Multiplicity / Forms of Silence and Emptiness

Choreography by Nacho Duato, music by Johann Sebastian Bach
The Mikhailovsky Ballet St Petersburg
London Coliseum

Nacho Duato's Multiplicity / Forms of Silence and Emptiness Credit: Courtesy of The Mikhailovsky Ballet St Petersburg
Nacho Duato's Multiplicity / Forms of Silence and Emptiness Credit: Courtesy of The Mikhailovsky Ballet St Petersburg
Leonid Sarafanov in Multiplicity / Forms of Silence and Emptiness Credit: Courtesy of The Mikhailovsky Ballet St Petersburg

If the Mikhailovsky Ballet’s previous three classical productions (Giselle, Don Quixote, and Laurencia) at the Coliseum were about the dance, Nacho Duato’s double bill, Multiplicity / Forms of Silence and Emptiness, celebrating Johann Sebastian Bach, is all about the music.

Commissioned in 1997 by the Deutsches Nationaltheater in Weimar to create a ballet relating to that city, “a single name resounded in [Duato’s] head: Bach”. Quite an undertaking—the two-act ballet opened in Weimar in April 1999 and at the Mikhailovsky Theatre in March 2012.

Of course, Duato is not the first to use Bach’s music for dance. Bach’s complex and dense contrapuntal textures and forms, his mathematical clarity and beauty, have often tempted choreographers to create dance in synaesthetic empathy.

Bookended by The Goldberg Variations Aria da capo, the music for Multiplicity, allegro and adagio is mostly from Bach’s concertos, cantatas, orchestral suites, minuets and polonaises, whilst for Forms of Silence and Emptiness it is taken from Bach’s organ and fugue compositions to evoke “images of doubt, sacrifice and grief”.

Duato professes no narrative, yet Bach’s personal life intrudes, his inspiration, the nature of genius and creation are made apparent throughout the dance pieces in allusions, metaphors, clichés, and an attempt at a representational transformation of notes into movement.

Opening chorus from Zerreißet, zersprenget, zertrümmert die Gruft (Destroy, burst, shatter the tomb), aria from Weichet nur, betrübte Schatten (Dissipate you troublesome shadows), both secular cantatas; choral prelude to Machs mit mir, Gott, nach deiner Güt (Deal with me, God, according to your kindness); and Seufzer, Tränen, Kummer, Not, (Sighs, tears, grief, distress) aria from Ich hatte viel bekümmernis (I have much affliction) shape the choreography and narrative.

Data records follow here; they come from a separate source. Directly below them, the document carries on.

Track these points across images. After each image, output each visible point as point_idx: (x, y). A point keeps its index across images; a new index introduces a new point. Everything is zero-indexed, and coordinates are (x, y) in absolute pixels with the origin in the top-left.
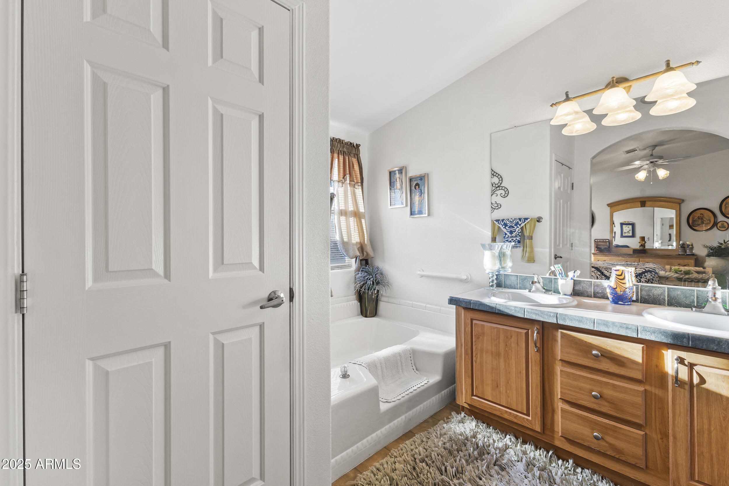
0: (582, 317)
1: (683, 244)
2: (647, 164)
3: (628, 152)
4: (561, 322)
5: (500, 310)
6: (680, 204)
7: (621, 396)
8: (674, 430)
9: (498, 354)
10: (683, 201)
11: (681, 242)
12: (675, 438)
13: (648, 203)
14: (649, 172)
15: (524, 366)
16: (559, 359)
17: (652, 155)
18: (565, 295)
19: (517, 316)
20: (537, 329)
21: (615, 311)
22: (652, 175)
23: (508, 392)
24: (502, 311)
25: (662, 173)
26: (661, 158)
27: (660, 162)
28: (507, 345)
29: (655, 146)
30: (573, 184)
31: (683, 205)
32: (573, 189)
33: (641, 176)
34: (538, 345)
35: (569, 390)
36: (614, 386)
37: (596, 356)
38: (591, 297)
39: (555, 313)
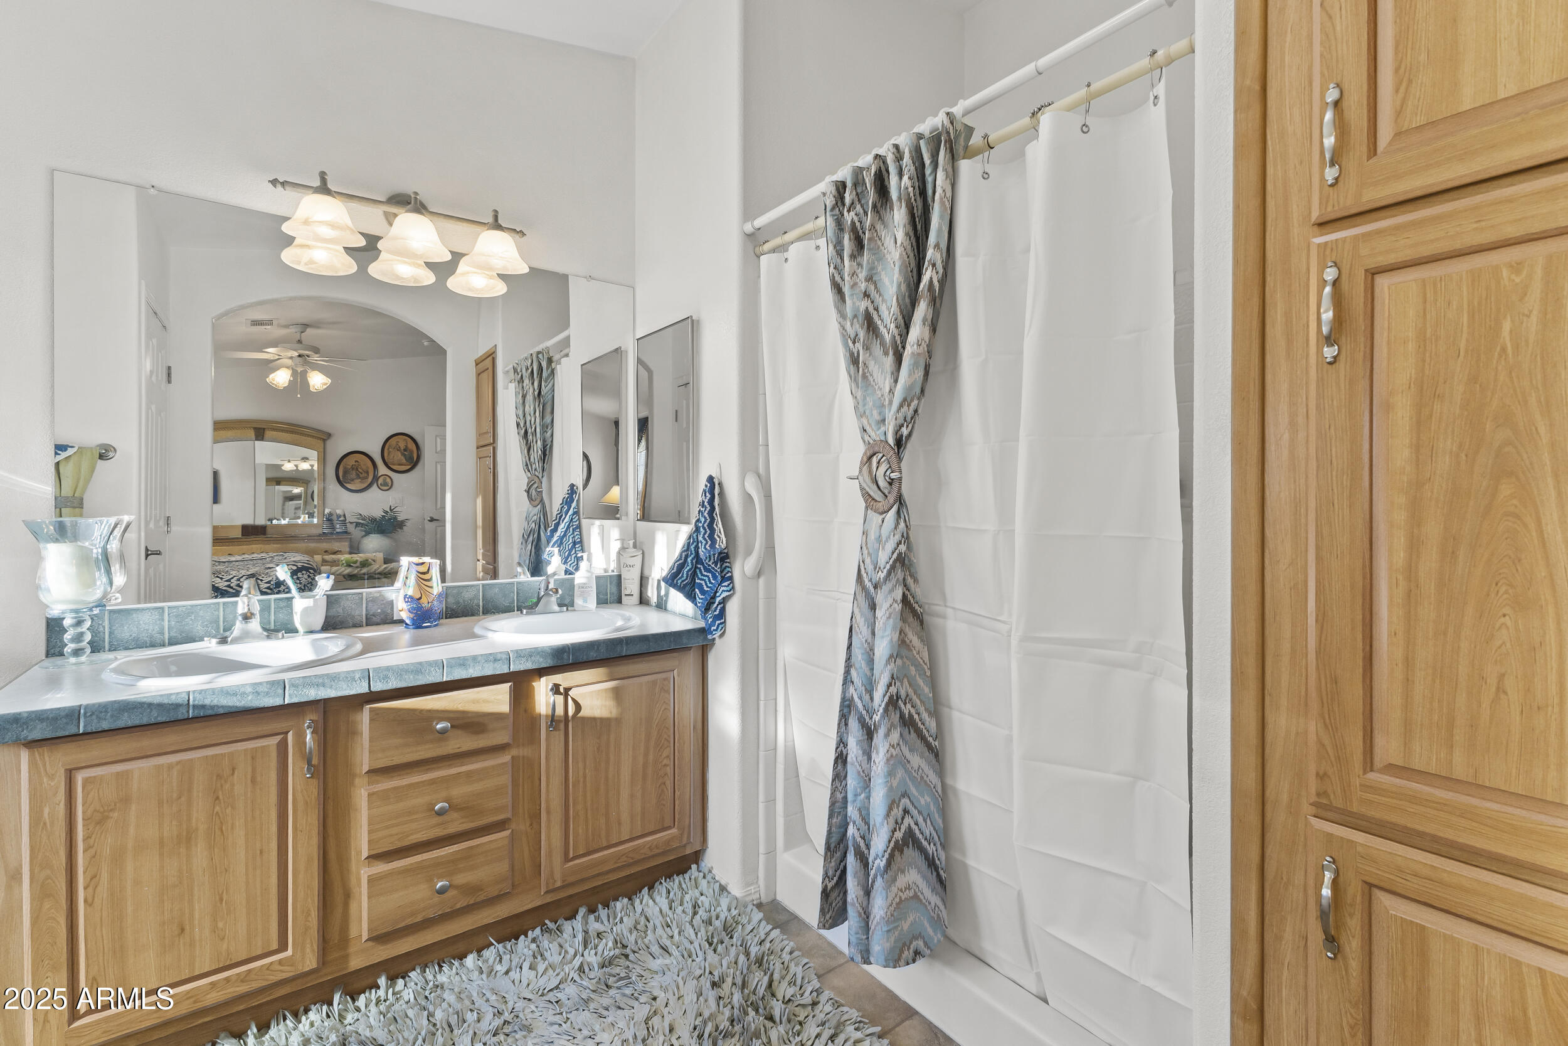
0: (420, 663)
1: (330, 514)
2: (291, 358)
3: (255, 323)
4: (377, 686)
5: (203, 707)
6: (324, 440)
7: (477, 787)
8: (547, 801)
9: (186, 839)
10: (329, 435)
11: (327, 511)
12: (548, 812)
13: (268, 434)
14: (294, 373)
15: (274, 828)
16: (366, 768)
17: (300, 342)
18: (312, 632)
19: (262, 705)
20: (313, 721)
21: (416, 643)
22: (299, 381)
23: (220, 925)
24: (212, 707)
25: (317, 381)
26: (316, 351)
27: (315, 358)
28: (218, 798)
29: (306, 326)
30: (169, 368)
31: (329, 443)
32: (169, 382)
33: (281, 378)
34: (315, 761)
35: (387, 827)
36: (469, 775)
37: (443, 732)
38: (361, 626)
39: (362, 670)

Bach’s Muse becomes a young girl, her body his laboratory for the Prelude to his Cello Suite No 1 in G major. Marat Shemiunov in period costume (the tall Semiunov changes Don Quixote’s costume for Bach’s) plays on a tiny slip of a girl (the versatile Sabina Yapporova) in black vest and shorts, manipulating her this way and that.

Some sort of conflict is engineered between his Muse and a white-masked figure in full black-ruffed skirt. Is she Death or his wife? She seems to be both. Polina Semionova gives her dramatic form, stalking the cloned group, Bach’s creation and workshop.

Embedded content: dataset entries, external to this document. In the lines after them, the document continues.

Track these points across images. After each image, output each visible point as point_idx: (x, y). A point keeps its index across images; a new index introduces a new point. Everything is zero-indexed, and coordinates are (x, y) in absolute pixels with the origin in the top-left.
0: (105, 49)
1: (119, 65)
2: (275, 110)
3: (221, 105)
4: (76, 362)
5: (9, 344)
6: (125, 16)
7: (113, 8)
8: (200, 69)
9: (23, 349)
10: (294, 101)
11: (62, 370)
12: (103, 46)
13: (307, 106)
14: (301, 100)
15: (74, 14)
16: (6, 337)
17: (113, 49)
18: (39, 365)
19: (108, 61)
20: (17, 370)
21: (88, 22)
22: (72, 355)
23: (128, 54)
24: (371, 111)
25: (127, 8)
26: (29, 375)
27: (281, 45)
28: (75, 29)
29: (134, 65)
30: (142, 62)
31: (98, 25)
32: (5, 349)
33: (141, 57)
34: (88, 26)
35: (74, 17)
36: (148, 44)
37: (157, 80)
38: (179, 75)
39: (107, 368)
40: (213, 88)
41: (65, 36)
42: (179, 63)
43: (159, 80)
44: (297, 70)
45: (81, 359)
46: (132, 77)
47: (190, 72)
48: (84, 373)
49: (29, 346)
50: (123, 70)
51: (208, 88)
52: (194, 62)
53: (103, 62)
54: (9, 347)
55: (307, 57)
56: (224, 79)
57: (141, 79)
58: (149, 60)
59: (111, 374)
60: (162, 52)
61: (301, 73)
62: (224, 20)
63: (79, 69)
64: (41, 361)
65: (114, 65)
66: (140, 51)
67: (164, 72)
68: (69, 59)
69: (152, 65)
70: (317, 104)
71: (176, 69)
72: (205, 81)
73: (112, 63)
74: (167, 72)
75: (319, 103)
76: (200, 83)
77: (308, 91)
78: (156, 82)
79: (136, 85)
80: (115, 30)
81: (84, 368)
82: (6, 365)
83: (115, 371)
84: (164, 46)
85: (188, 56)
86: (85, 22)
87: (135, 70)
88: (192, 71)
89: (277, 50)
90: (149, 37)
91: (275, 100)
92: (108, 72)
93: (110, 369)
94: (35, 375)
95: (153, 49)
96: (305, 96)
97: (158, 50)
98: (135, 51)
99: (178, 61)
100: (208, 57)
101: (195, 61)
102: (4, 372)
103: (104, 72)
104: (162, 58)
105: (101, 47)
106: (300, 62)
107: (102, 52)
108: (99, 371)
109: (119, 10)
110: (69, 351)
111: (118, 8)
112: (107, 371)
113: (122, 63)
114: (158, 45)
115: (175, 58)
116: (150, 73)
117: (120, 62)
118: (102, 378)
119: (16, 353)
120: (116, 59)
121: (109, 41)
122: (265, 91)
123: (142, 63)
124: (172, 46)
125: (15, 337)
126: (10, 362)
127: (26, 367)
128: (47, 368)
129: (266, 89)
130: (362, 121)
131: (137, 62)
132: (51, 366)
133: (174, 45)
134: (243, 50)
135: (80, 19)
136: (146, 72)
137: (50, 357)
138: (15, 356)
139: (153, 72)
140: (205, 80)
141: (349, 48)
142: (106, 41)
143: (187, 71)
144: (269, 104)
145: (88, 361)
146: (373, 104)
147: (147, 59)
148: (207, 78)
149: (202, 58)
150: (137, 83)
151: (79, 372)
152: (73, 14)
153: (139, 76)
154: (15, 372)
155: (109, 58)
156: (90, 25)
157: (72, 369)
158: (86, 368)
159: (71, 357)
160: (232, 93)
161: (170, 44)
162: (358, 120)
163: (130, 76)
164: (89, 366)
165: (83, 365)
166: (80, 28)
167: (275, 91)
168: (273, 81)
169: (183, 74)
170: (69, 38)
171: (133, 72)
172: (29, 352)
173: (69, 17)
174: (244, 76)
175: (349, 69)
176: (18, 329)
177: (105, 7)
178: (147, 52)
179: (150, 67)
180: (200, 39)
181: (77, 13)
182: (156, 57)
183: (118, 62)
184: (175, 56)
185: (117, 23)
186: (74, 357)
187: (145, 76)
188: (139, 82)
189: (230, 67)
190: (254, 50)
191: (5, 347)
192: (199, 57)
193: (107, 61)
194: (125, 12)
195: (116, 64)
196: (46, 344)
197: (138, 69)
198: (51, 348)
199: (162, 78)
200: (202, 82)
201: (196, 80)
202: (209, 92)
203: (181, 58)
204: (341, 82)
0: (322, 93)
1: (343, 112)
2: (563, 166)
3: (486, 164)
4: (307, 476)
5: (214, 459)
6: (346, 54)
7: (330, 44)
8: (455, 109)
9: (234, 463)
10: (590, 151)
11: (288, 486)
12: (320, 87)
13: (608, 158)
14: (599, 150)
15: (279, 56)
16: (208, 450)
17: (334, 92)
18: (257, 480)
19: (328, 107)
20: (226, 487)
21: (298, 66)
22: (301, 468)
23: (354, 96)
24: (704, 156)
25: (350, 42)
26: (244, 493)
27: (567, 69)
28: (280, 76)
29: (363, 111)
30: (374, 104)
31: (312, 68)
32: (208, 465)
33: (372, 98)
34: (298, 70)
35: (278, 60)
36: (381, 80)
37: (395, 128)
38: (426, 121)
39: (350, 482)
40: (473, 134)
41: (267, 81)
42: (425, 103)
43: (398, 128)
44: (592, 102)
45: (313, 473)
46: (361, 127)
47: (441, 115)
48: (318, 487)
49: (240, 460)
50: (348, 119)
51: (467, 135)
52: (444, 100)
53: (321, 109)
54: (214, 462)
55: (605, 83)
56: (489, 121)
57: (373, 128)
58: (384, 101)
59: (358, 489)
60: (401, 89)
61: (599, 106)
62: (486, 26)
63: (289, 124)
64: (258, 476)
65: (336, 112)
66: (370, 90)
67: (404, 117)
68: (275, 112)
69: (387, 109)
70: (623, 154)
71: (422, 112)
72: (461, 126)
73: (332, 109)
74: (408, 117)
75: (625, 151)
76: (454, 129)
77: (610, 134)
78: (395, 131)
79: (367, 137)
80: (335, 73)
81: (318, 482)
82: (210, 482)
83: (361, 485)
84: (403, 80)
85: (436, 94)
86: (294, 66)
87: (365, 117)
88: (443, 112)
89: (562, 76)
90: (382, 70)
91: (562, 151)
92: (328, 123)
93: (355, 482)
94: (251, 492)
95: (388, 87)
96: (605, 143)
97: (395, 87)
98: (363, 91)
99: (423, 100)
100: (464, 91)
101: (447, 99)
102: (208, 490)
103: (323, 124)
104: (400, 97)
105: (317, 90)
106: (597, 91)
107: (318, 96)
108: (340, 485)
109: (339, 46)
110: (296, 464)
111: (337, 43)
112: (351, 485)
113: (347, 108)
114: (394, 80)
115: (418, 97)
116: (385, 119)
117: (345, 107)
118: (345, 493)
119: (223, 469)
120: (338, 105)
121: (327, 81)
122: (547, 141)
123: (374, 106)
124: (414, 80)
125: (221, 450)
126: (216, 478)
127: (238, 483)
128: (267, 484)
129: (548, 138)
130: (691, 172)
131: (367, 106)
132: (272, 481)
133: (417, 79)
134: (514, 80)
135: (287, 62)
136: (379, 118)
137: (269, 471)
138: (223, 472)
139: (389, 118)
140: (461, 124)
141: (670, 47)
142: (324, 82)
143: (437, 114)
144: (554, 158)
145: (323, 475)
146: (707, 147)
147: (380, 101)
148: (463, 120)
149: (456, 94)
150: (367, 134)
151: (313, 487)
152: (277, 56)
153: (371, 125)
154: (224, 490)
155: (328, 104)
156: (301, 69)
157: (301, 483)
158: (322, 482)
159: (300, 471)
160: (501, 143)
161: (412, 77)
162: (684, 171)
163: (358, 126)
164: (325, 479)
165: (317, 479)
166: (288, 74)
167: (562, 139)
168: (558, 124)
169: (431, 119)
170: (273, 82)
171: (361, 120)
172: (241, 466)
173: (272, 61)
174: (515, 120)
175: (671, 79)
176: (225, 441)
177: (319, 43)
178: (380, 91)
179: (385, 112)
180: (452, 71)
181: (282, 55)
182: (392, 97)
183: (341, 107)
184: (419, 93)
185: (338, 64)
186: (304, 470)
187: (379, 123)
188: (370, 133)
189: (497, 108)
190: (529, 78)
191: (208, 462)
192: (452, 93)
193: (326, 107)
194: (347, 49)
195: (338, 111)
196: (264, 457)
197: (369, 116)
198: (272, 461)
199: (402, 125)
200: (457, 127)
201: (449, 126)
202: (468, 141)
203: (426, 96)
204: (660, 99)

Cyphers, hieroglyphs, signifiers, the dancers semaphore in inscrutable hand gestures and body language, in high lifts and floor shapes, in flexed feet and fencing matches with bow and baton, the ardour and mystery of creation.

Bare-chested muscular men in short crinolines like a pair of cygnets (a touch of Matthew Bourne tongue-in-cheek wit?) dance a frisky minuet. Swivel-hipped robotic women enslaved by music—are these organ stops or ecclesiastical statuary?

Piggybacks and leapfrog in velvet frock coats, frantic frolics to a multitude of notes. But the best for me are the group of men in black floor-length purple-lined sleeveless novice priest coats: dervishes, Shakers, speaking the wonder of God and Bach through their bodies.

Duato reaches to express in dance form music that is complex and divine, but then a man’s reach should exceed his grasp, and the young dancers give the two fifty-minute pieces their all in orchestral groupings, in pas de deux, de trois, and de six, in sound waves of dance and surges of energy.

First and second soloists, coryphées and coryphés, corps de ballet and principal Leonid Sarafanov, walk, run, stretch, make shapes, keep time, play with form and tempo, as Shemiunov’s Bach plays on their bodies, now harpsichord and clavichord, now the notes themselves arranged along the staves.

Jaffar Chalabi’s architectural set, Frank Gehry mixed with Richard Rogers, a tiered metal backscape structure, a walkway to heaven, a musical stave, lit tenebrously by Brad Fields, casts shadows in which Bach looms large, and dancers shift shape.

His back to us, Bach contemplates the double helix of life, a silvered black cloth twisting in the wind, before he goes to meet his Maker, but his gift lives on forever. Finally, Bach lies in state on a row of lectern-shaped seats. The masked woman’s work complete, she takes her leave, but the glory that is Bach remains, and rises ever upward.

Warm applause and compliments to musical director and conductor Mikhail Tatarnikov, soloists, orchestra, and soprano Svetlana Moskalenko.